Digital Divide Chronicles Part 1

My sabbatical lab door sign

Off on my travels

Before leaving Toronto for 4 months, I worked pretty solidly over Christmas and New Year to finish as much paperwork as possible. It's still not all done.

My preparations also included buying a new laptop, because the excellent MacBook Air that I bought in 2011, was clearly approaching the end of its life. Sometimes it would just turn off, and reboot very reluctantly. I didn't think it would last 4 months in India, Bangladesh, Australia and Pakistan.

Three weeks before I left, I backed up my old laptop and transferred everything to the new one, but I kept working on the old laptop. I was used to feel of the keyboard, for one thing. Disaster struck the day of my flight to India. I went to do a final back up onto an external hard drive using Time Machine, and instead, the glitchy system responded to me poking around to find out why the back up wasn't happening, with a signal to wipe the hard drive, and restore the desktop from 3 weeks earlier!

There's nothing quite like the horror of watching a hard drive containing unbacked up material erase before your eyes.

Luckily, I had mostly been working on blog posts, and in Google Docs and Dropbox, so I was able to recover a fair amount of the deleted work. Nevertheless, I lost documents that represented a good 20 to 30 hours of work.

Having computers fail on me isn't new. In 1999, the motherboard of my main desktop Mac got fried, and it took a long time to recover the contents of the hard drive. This is why I'm obsessed with backing up, but things were so hectic, that I let it slip.

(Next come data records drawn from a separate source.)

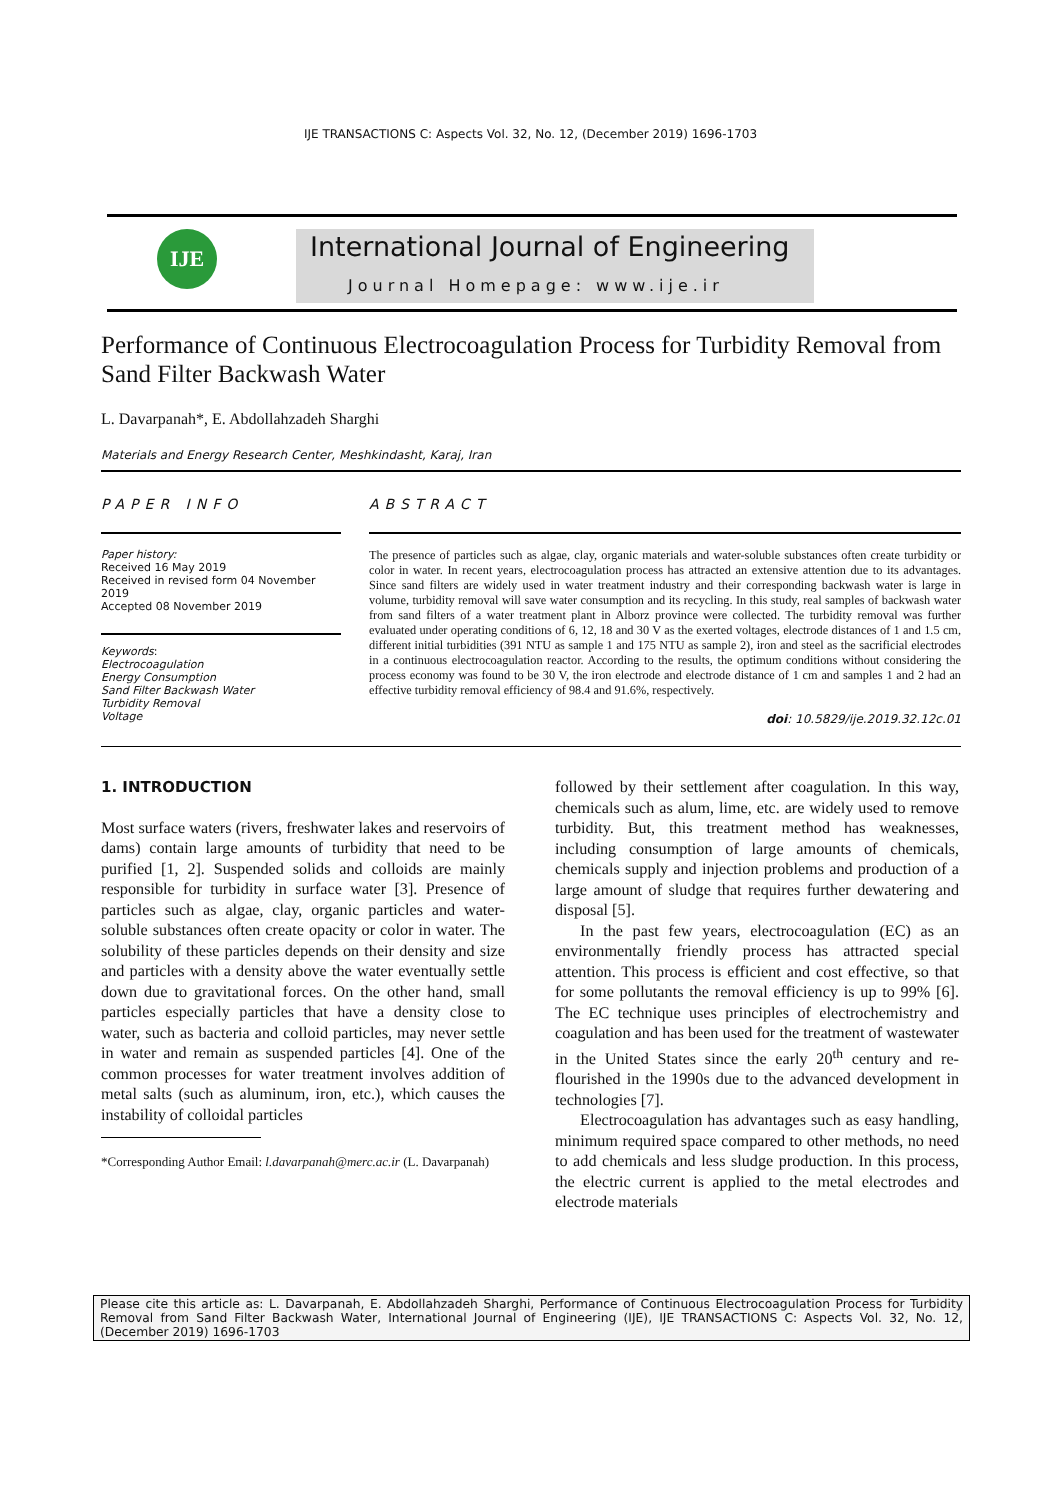IJE TRANSACTIONS C: Aspects Vol. 32, No. 12, (December 2019) 1696-1703
IJE
International Journal of Engineering
Journal Homepage: www.ije.ir
Performance of Continuous Electrocoagulation Process for Turbidity Removal from Sand Filter Backwash Water
L. Davarpanah*, E. Abdollahzadeh Sharghi
Materials and Energy Research Center, Meshkindasht, Karaj, Iran
PAPER INFO
Paper history:
Received 16 May 2019
Received in revised form 04 November 2019
Accepted 08 November 2019
Keywords:
Electrocoagulation
Energy Consumption
Sand Filter Backwash Water
Turbidity Removal
Voltage
ABSTRACT
The presence of particles such as algae, clay, organic materials and water-soluble substances often create turbidity or color in water. In recent years, electrocoagulation process has attracted an extensive attention due to its advantages. Since sand filters are widely used in water treatment industry and their corresponding backwash water is large in volume, turbidity removal will save water consumption and its recycling. In this study, real samples of backwash water from sand filters of a water treatment plant in Alborz province were collected. The turbidity removal was further evaluated under operating conditions of 6, 12, 18 and 30 V as the exerted voltages, electrode distances of 1 and 1.5 cm, different initial turbidities (391 NTU as sample 1 and 175 NTU as sample 2), iron and steel as the sacrificial electrodes in a continuous electrocoagulation reactor. According to the results, the optimum conditions without considering the process economy was found to be 30 V, the iron electrode and electrode distance of 1 cm and samples 1 and 2 had an effective turbidity removal efficiency of 98.4 and 91.6%, respectively.
doi: 10.5829/ije.2019.32.12c.01
1. INTRODUCTION
Most surface waters (rivers, freshwater lakes and reservoirs of dams) contain large amounts of turbidity that need to be purified [1, 2]. Suspended solids and colloids are mainly responsible for turbidity in surface water [3]. Presence of particles such as algae, clay, organic particles and water-soluble substances often create opacity or color in water. The solubility of these particles depends on their density and size and particles with a density above the water eventually settle down due to gravitational forces. On the other hand, small particles especially particles that have a density close to water, such as bacteria and colloid particles, may never settle in water and remain as suspended particles [4]. One of the common processes for water treatment involves addition of metal salts (such as aluminum, iron, etc.), which causes the instability of colloidal particles
*Corresponding Author Email: l.davarpanah@merc.ac.ir (L. Davarpanah)
followed by their settlement after coagulation. In this way, chemicals such as alum, lime, etc. are widely used to remove turbidity. But, this treatment method has weaknesses, including consumption of large amounts of chemicals, chemicals supply and injection problems and production of a large amount of sludge that requires further dewatering and disposal [5].
In the past few years, electrocoagulation (EC) as an environmentally friendly process has attracted special attention. This process is efficient and cost effective, so that for some pollutants the removal efficiency is up to 99% [6]. The EC technique uses principles of electrochemistry and coagulation and has been used for the treatment of wastewater in the United States since the early 20<sup>th</sup> century and re-flourished in the 1990s due to the advanced development in technologies [7].
Electrocoagulation has advantages such as easy handling, minimum required space compared to other methods, no need to add chemicals and less sludge production. In this process, the electric current is applied to the metal electrodes and electrode materials
Please cite this article as: L. Davarpanah, E. Abdollahzadeh Sharghi, Performance of Continuous Electrocoagulation Process for Turbidity Removal from Sand Filter Backwash Water, International Journal of Engineering (IJE), IJE TRANSACTIONS C: Aspects Vol. 32, No. 12, (December 2019) 1696-1703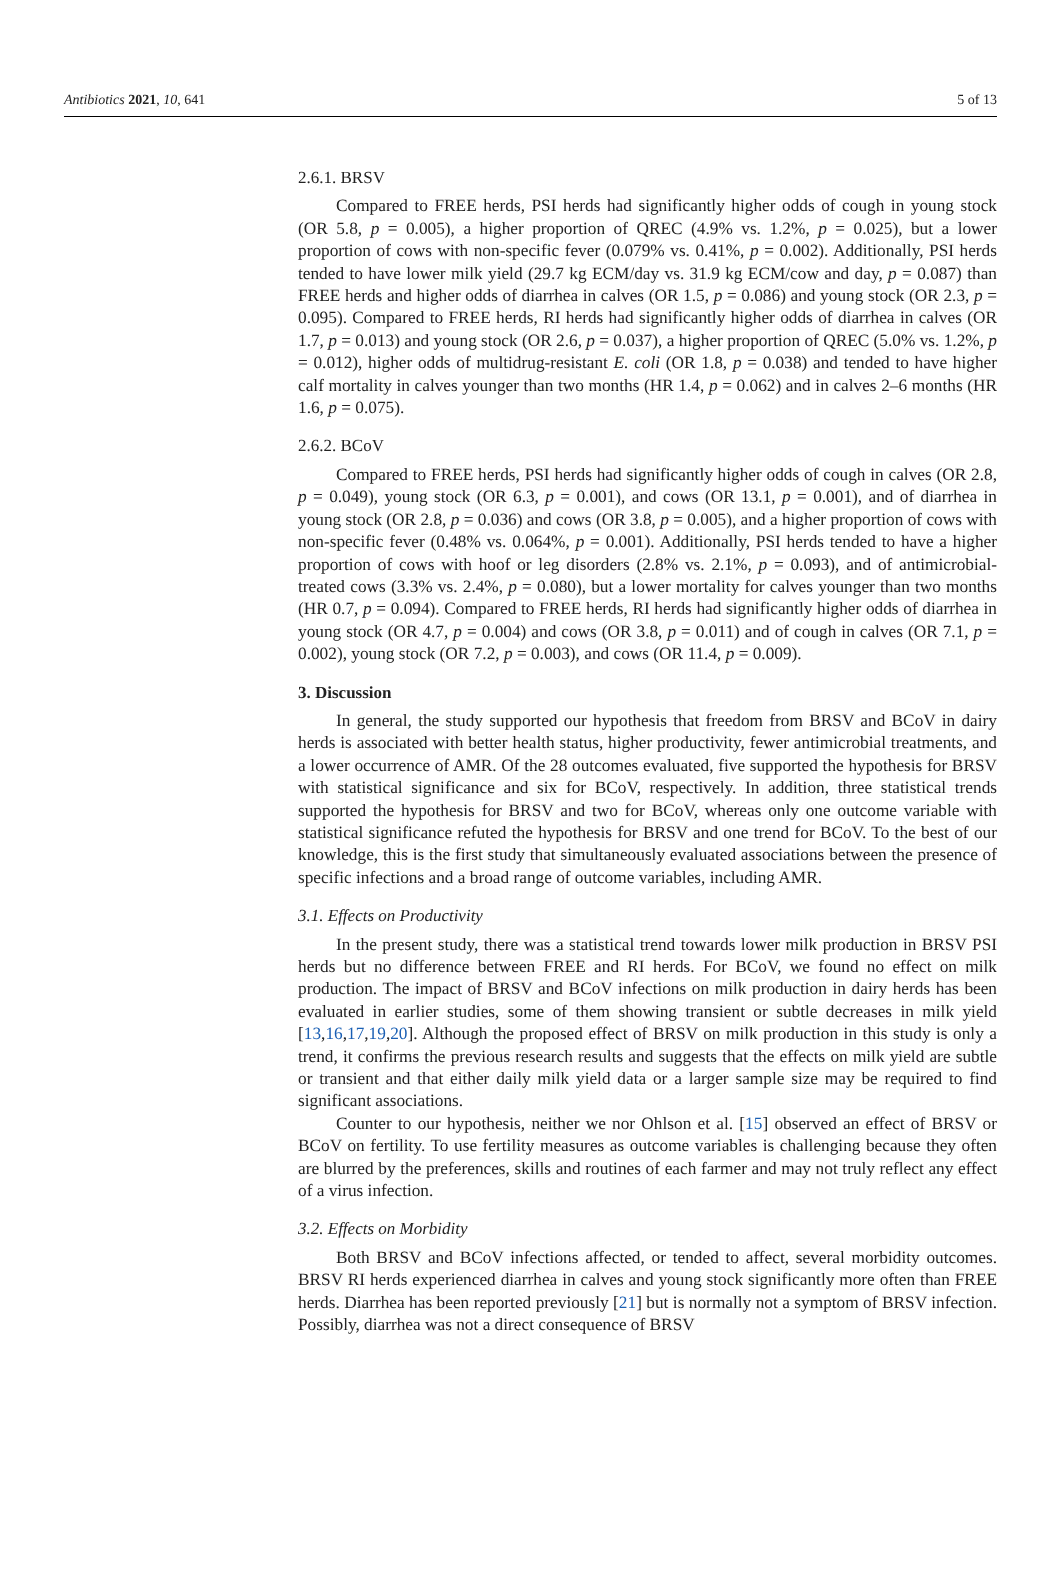Antibiotics 2021, 10, 641 5 of 13
2.6.1. BRSV
Compared to FREE herds, PSI herds had significantly higher odds of cough in young stock (OR 5.8, p = 0.005), a higher proportion of QREC (4.9% vs. 1.2%, p = 0.025), but a lower proportion of cows with non-specific fever (0.079% vs. 0.41%, p = 0.002). Additionally, PSI herds tended to have lower milk yield (29.7 kg ECM/day vs. 31.9 kg ECM/cow and day, p = 0.087) than FREE herds and higher odds of diarrhea in calves (OR 1.5, p = 0.086) and young stock (OR 2.3, p = 0.095). Compared to FREE herds, RI herds had significantly higher odds of diarrhea in calves (OR 1.7, p = 0.013) and young stock (OR 2.6, p = 0.037), a higher proportion of QREC (5.0% vs. 1.2%, p = 0.012), higher odds of multidrug-resistant E. coli (OR 1.8, p = 0.038) and tended to have higher calf mortality in calves younger than two months (HR 1.4, p = 0.062) and in calves 2–6 months (HR 1.6, p = 0.075).
2.6.2. BCoV
Compared to FREE herds, PSI herds had significantly higher odds of cough in calves (OR 2.8, p = 0.049), young stock (OR 6.3, p = 0.001), and cows (OR 13.1, p = 0.001), and of diarrhea in young stock (OR 2.8, p = 0.036) and cows (OR 3.8, p = 0.005), and a higher proportion of cows with non-specific fever (0.48% vs. 0.064%, p = 0.001). Additionally, PSI herds tended to have a higher proportion of cows with hoof or leg disorders (2.8% vs. 2.1%, p = 0.093), and of antimicrobial-treated cows (3.3% vs. 2.4%, p = 0.080), but a lower mortality for calves younger than two months (HR 0.7, p = 0.094). Compared to FREE herds, RI herds had significantly higher odds of diarrhea in young stock (OR 4.7, p = 0.004) and cows (OR 3.8, p = 0.011) and of cough in calves (OR 7.1, p = 0.002), young stock (OR 7.2, p = 0.003), and cows (OR 11.4, p = 0.009).
3. Discussion
In general, the study supported our hypothesis that freedom from BRSV and BCoV in dairy herds is associated with better health status, higher productivity, fewer antimicrobial treatments, and a lower occurrence of AMR. Of the 28 outcomes evaluated, five supported the hypothesis for BRSV with statistical significance and six for BCoV, respectively. In addition, three statistical trends supported the hypothesis for BRSV and two for BCoV, whereas only one outcome variable with statistical significance refuted the hypothesis for BRSV and one trend for BCoV. To the best of our knowledge, this is the first study that simultaneously evaluated associations between the presence of specific infections and a broad range of outcome variables, including AMR.
3.1. Effects on Productivity
In the present study, there was a statistical trend towards lower milk production in BRSV PSI herds but no difference between FREE and RI herds. For BCoV, we found no effect on milk production. The impact of BRSV and BCoV infections on milk production in dairy herds has been evaluated in earlier studies, some of them showing transient or subtle decreases in milk yield [13,16,17,19,20]. Although the proposed effect of BRSV on milk production in this study is only a trend, it confirms the previous research results and suggests that the effects on milk yield are subtle or transient and that either daily milk yield data or a larger sample size may be required to find significant associations.
Counter to our hypothesis, neither we nor Ohlson et al. [15] observed an effect of BRSV or BCoV on fertility. To use fertility measures as outcome variables is challenging because they often are blurred by the preferences, skills and routines of each farmer and may not truly reflect any effect of a virus infection.
3.2. Effects on Morbidity
Both BRSV and BCoV infections affected, or tended to affect, several morbidity outcomes. BRSV RI herds experienced diarrhea in calves and young stock significantly more often than FREE herds. Diarrhea has been reported previously [21] but is normally not a symptom of BRSV infection. Possibly, diarrhea was not a direct consequence of BRSV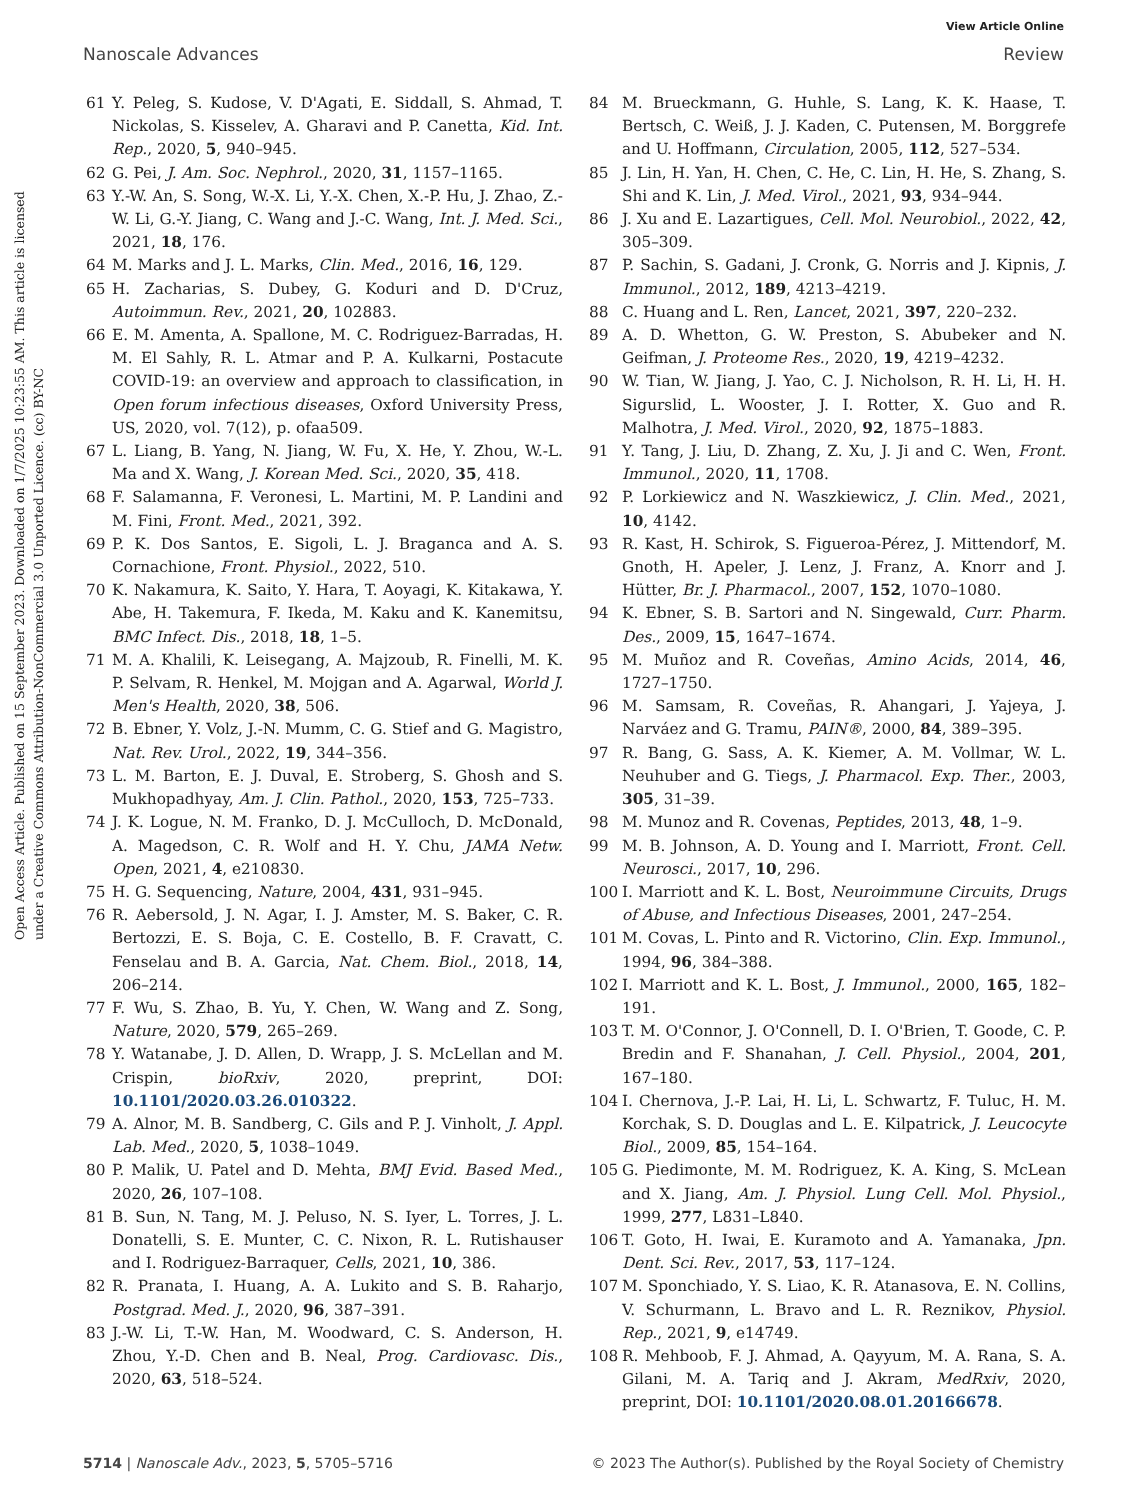View Article Online
Nanoscale Advances Review
Open Access Article. Published on 15 September 2023. Downloaded on 1/7/2025 10:23:55 AM. This article is licensed under a Creative Commons Attribution-NonCommercial 3.0 Unported Licence. (cc) BY-NC
61 Y. Peleg, S. Kudose, V. D'Agati, E. Siddall, S. Ahmad, T. Nickolas, S. Kisselev, A. Gharavi and P. Canetta, Kid. Int. Rep., 2020, 5, 940–945.
62 G. Pei, J. Am. Soc. Nephrol., 2020, 31, 1157–1165.
63 Y.-W. An, S. Song, W.-X. Li, Y.-X. Chen, X.-P. Hu, J. Zhao, Z.-W. Li, G.-Y. Jiang, C. Wang and J.-C. Wang, Int. J. Med. Sci., 2021, 18, 176.
64 M. Marks and J. L. Marks, Clin. Med., 2016, 16, 129.
65 H. Zacharias, S. Dubey, G. Koduri and D. D'Cruz, Autoimmun. Rev., 2021, 20, 102883.
66 E. M. Amenta, A. Spallone, M. C. Rodriguez-Barradas, H. M. El Sahly, R. L. Atmar and P. A. Kulkarni, Postacute COVID-19: an overview and approach to classification, in Open forum infectious diseases, Oxford University Press, US, 2020, vol. 7(12), p. ofaa509.
67 L. Liang, B. Yang, N. Jiang, W. Fu, X. He, Y. Zhou, W.-L. Ma and X. Wang, J. Korean Med. Sci., 2020, 35, 418.
68 F. Salamanna, F. Veronesi, L. Martini, M. P. Landini and M. Fini, Front. Med., 2021, 392.
69 P. K. Dos Santos, E. Sigoli, L. J. Braganca and A. S. Cornachione, Front. Physiol., 2022, 510.
70 K. Nakamura, K. Saito, Y. Hara, T. Aoyagi, K. Kitakawa, Y. Abe, H. Takemura, F. Ikeda, M. Kaku and K. Kanemitsu, BMC Infect. Dis., 2018, 18, 1–5.
71 M. A. Khalili, K. Leisegang, A. Majzoub, R. Finelli, M. K. P. Selvam, R. Henkel, M. Mojgan and A. Agarwal, World J. Men's Health, 2020, 38, 506.
72 B. Ebner, Y. Volz, J.-N. Mumm, C. G. Stief and G. Magistro, Nat. Rev. Urol., 2022, 19, 344–356.
73 L. M. Barton, E. J. Duval, E. Stroberg, S. Ghosh and S. Mukhopadhyay, Am. J. Clin. Pathol., 2020, 153, 725–733.
74 J. K. Logue, N. M. Franko, D. J. McCulloch, D. McDonald, A. Magedson, C. R. Wolf and H. Y. Chu, JAMA Netw. Open, 2021, 4, e210830.
75 H. G. Sequencing, Nature, 2004, 431, 931–945.
76 R. Aebersold, J. N. Agar, I. J. Amster, M. S. Baker, C. R. Bertozzi, E. S. Boja, C. E. Costello, B. F. Cravatt, C. Fenselau and B. A. Garcia, Nat. Chem. Biol., 2018, 14, 206–214.
77 F. Wu, S. Zhao, B. Yu, Y. Chen, W. Wang and Z. Song, Nature, 2020, 579, 265–269.
78 Y. Watanabe, J. D. Allen, D. Wrapp, J. S. McLellan and M. Crispin, bioRxiv, 2020, preprint, DOI: 10.1101/2020.03.26.010322.
79 A. Alnor, M. B. Sandberg, C. Gils and P. J. Vinholt, J. Appl. Lab. Med., 2020, 5, 1038–1049.
80 P. Malik, U. Patel and D. Mehta, BMJ Evid. Based Med., 2020, 26, 107–108.
81 B. Sun, N. Tang, M. J. Peluso, N. S. Iyer, L. Torres, J. L. Donatelli, S. E. Munter, C. C. Nixon, R. L. Rutishauser and I. Rodriguez-Barraquer, Cells, 2021, 10, 386.
82 R. Pranata, I. Huang, A. A. Lukito and S. B. Raharjo, Postgrad. Med. J., 2020, 96, 387–391.
83 J.-W. Li, T.-W. Han, M. Woodward, C. S. Anderson, H. Zhou, Y.-D. Chen and B. Neal, Prog. Cardiovasc. Dis., 2020, 63, 518–524.
84 M. Brueckmann, G. Huhle, S. Lang, K. K. Haase, T. Bertsch, C. Weiß, J. J. Kaden, C. Putensen, M. Borggrefe and U. Hoffmann, Circulation, 2005, 112, 527–534.
85 J. Lin, H. Yan, H. Chen, C. He, C. Lin, H. He, S. Zhang, S. Shi and K. Lin, J. Med. Virol., 2021, 93, 934–944.
86 J. Xu and E. Lazartigues, Cell. Mol. Neurobiol., 2022, 42, 305–309.
87 P. Sachin, S. Gadani, J. Cronk, G. Norris and J. Kipnis, J. Immunol., 2012, 189, 4213–4219.
88 C. Huang and L. Ren, Lancet, 2021, 397, 220–232.
89 A. D. Whetton, G. W. Preston, S. Abubeker and N. Geifman, J. Proteome Res., 2020, 19, 4219–4232.
90 W. Tian, W. Jiang, J. Yao, C. J. Nicholson, R. H. Li, H. H. Sigurslid, L. Wooster, J. I. Rotter, X. Guo and R. Malhotra, J. Med. Virol., 2020, 92, 1875–1883.
91 Y. Tang, J. Liu, D. Zhang, Z. Xu, J. Ji and C. Wen, Front. Immunol., 2020, 11, 1708.
92 P. Lorkiewicz and N. Waszkiewicz, J. Clin. Med., 2021, 10, 4142.
93 R. Kast, H. Schirok, S. Figueroa-Pérez, J. Mittendorf, M. Gnoth, H. Apeler, J. Lenz, J. Franz, A. Knorr and J. Hütter, Br. J. Pharmacol., 2007, 152, 1070–1080.
94 K. Ebner, S. B. Sartori and N. Singewald, Curr. Pharm. Des., 2009, 15, 1647–1674.
95 M. Muñoz and R. Coveñas, Amino Acids, 2014, 46, 1727–1750.
96 M. Samsam, R. Coveñas, R. Ahangari, J. Yajeya, J. Narváez and G. Tramu, PAIN®, 2000, 84, 389–395.
97 R. Bang, G. Sass, A. K. Kiemer, A. M. Vollmar, W. L. Neuhuber and G. Tiegs, J. Pharmacol. Exp. Ther., 2003, 305, 31–39.
98 M. Munoz and R. Covenas, Peptides, 2013, 48, 1–9.
99 M. B. Johnson, A. D. Young and I. Marriott, Front. Cell. Neurosci., 2017, 10, 296.
100 I. Marriott and K. L. Bost, Neuroimmune Circuits, Drugs of Abuse, and Infectious Diseases, 2001, 247–254.
101 M. Covas, L. Pinto and R. Victorino, Clin. Exp. Immunol., 1994, 96, 384–388.
102 I. Marriott and K. L. Bost, J. Immunol., 2000, 165, 182–191.
103 T. M. O'Connor, J. O'Connell, D. I. O'Brien, T. Goode, C. P. Bredin and F. Shanahan, J. Cell. Physiol., 2004, 201, 167–180.
104 I. Chernova, J.-P. Lai, H. Li, L. Schwartz, F. Tuluc, H. M. Korchak, S. D. Douglas and L. E. Kilpatrick, J. Leucocyte Biol., 2009, 85, 154–164.
105 G. Piedimonte, M. M. Rodriguez, K. A. King, S. McLean and X. Jiang, Am. J. Physiol. Lung Cell. Mol. Physiol., 1999, 277, L831–L840.
106 T. Goto, H. Iwai, E. Kuramoto and A. Yamanaka, Jpn. Dent. Sci. Rev., 2017, 53, 117–124.
107 M. Sponchiado, Y. S. Liao, K. R. Atanasova, E. N. Collins, V. Schurmann, L. Bravo and L. R. Reznikov, Physiol. Rep., 2021, 9, e14749.
108 R. Mehboob, F. J. Ahmad, A. Qayyum, M. A. Rana, S. A. Gilani, M. A. Tariq and J. Akram, MedRxiv, 2020, preprint, DOI: 10.1101/2020.08.01.20166678.
5714 | Nanoscale Adv., 2023, 5, 5705–5716 © 2023 The Author(s). Published by the Royal Society of Chemistry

One of the things I do is to make written notes about my workflow, to help me reconstruct what I've done. These were hugely valuable, and kept me from crying.

University Internet Access in India Isn't Unlimited

Since I arrived at Visva Bharati University in the small town of Santiniketan, where I'm hosted by my colleague, Professor Shibani Chaudhury, who visited my lab in 2016, my main technological challenge has been getting reliable internet access.

Ratan Kuthi guesthouse

Ratan Kuthi guesthouse

My accommodation doesn't have internet, and the university wifi is limited for non-university computers. I have some access to a department desktop, but they are shared by other professors, so it would be rude to hog one all day. I could go and hang out at Shibani's house, where she has unlimited wifi, but it's a 30 minute walk from where I stay!

It felt strange to watch the students around me on their smartphones and tablets, but I learned that the students here must arrange for their own internet access, as what's provided by the university is very limited.

After a week, like many students, I got a Jiofi 4G dongle or hotspot router, which has a 2 Gig daily data limit. My younger daughter is with me for a month, en route to her semester abroad in Australia, so we basically have 1 Gig each per day. I've discovered that this is not very much to work with, compared with what I'm used to.

The first day that we were back in Santiniketan after a trip to the Sunderbans Mangrove Forest, where there was NO phone or internet reception, I didn't close the Netflix app on my iPad after midnight. Netflix kept streaming while we slept. Boom! No internet for 24 hours. My daughter said "mum, you made a very basic teenager move there."

Technology Has Its Limits
Reading at Ratan Kuthi

Reading because no internet

Getting out of your comfort zone to experience university life in other countries is one of the amazing things that sabbaticals allow professors to do. In my experience, it usually takes 2 weeks to get up and running in a new university.

In India, I've re-connected with my life on the internet in Toronto's pre-unlimited wifi download days. The internet has been around for a long time. Does anyone remember ethernet cables, and before that, dial-up modems?  However, universities in many parts of the world still do not enjoy the kind of reliable and unlimited internet infrastructure to which York University students and faculty are accustomed, and it's good to be reminded of this.